Start of EXERCISE INPUT

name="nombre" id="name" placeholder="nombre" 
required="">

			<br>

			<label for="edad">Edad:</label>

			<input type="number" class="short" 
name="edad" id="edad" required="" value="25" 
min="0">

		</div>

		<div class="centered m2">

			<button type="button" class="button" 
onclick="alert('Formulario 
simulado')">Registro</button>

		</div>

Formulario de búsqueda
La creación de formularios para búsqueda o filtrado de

End of EXERCISE INPUT

● GOAL OF THE EXERCISE
Render every line of the entries above as a numbered list, omitting any blank lines.

● TASK OUTPUT
1. name="nombre" id="name" placeholder="nombre" 
2. required="">
3. 			<br>
4. 			<label for="edad">Edad:</label>
5. 			<input type="number" class="short" 
6. name="edad" id="edad" required="" value="25" 
7. min="0">
8. 		</div>
9. 		<div class="centered m2">
10. 			<button type="button" class="button" 
11. onclick="alert('Formulario 
12. simulado')">Registro</button>
13. 		</div>
14. Formulario de búsqueda
15. La creación de formularios para búsqueda o filtrado de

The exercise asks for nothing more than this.